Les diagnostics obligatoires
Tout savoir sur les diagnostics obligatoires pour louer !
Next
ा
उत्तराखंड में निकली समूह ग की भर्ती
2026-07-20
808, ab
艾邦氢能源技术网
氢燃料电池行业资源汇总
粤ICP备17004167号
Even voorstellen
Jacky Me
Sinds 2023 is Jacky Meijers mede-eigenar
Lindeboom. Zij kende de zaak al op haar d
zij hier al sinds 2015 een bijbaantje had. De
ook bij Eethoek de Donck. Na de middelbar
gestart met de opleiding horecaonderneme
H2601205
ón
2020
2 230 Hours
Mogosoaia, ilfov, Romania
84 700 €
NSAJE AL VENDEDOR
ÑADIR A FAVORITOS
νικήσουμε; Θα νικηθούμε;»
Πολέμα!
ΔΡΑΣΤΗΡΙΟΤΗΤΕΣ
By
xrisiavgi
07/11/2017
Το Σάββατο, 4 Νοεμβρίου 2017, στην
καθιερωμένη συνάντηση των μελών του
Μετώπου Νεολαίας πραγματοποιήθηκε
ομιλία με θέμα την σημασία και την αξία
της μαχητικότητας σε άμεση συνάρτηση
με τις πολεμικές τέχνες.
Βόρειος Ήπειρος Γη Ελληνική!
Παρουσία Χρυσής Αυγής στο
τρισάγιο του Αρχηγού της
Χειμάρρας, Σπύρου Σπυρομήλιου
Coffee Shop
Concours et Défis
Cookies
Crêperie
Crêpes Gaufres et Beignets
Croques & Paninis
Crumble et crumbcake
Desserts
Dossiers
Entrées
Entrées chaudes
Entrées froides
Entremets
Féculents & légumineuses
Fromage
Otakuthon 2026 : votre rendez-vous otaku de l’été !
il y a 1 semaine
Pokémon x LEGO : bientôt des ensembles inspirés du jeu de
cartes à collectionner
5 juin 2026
□ □ □
Write out the full set of records exactly as given.

Les diagnostics obligatoires
Tout savoir sur les diagnostics obligatoires pour louer !
Next
ा
उत्तराखंड में निकली समूह ग की भर्ती
2026-07-20
808, ab
艾邦氢能源技术网
氢燃料电池行业资源汇总
粤ICP备17004167号
Even voorstellen
Jacky Me
Sinds 2023 is Jacky Meijers mede-eigenar
Lindeboom. Zij kende de zaak al op haar d
zij hier al sinds 2015 een bijbaantje had. De
ook bij Eethoek de Donck. Na de middelbar
gestart met de opleiding horecaonderneme
H2601205
ón
2020
2 230 Hours
Mogosoaia, ilfov, Romania
84 700 €
NSAJE AL VENDEDOR
ÑADIR A FAVORITOS
νικήσουμε; Θα νικηθούμε;»
Πολέμα!
ΔΡΑΣΤΗΡΙΟΤΗΤΕΣ
By
xrisiavgi
07/11/2017
Το Σάββατο, 4 Νοεμβρίου 2017, στην
καθιερωμένη συνάντηση των μελών του
Μετώπου Νεολαίας πραγματοποιήθηκε
ομιλία με θέμα την σημασία και την αξία
της μαχητικότητας σε άμεση συνάρτηση
με τις πολεμικές τέχνες.
Βόρειος Ήπειρος Γη Ελληνική!
Παρουσία Χρυσής Αυγής στο
τρισάγιο του Αρχηγού της
Χειμάρρας, Σπύρου Σπυρομήλιου
Coffee Shop
Concours et Défis
Cookies
Crêperie
Crêpes Gaufres et Beignets
Croques & Paninis
Crumble et crumbcake
Desserts
Dossiers
Entrées
Entrées chaudes
Entrées froides
Entremets
Féculents & légumineuses
Fromage
Otakuthon 2026 : votre rendez-vous otaku de l’été !
il y a 1 semaine
Pokémon x LEGO : bientôt des ensembles inspirés du jeu de
cartes à collectionner
5 juin 2026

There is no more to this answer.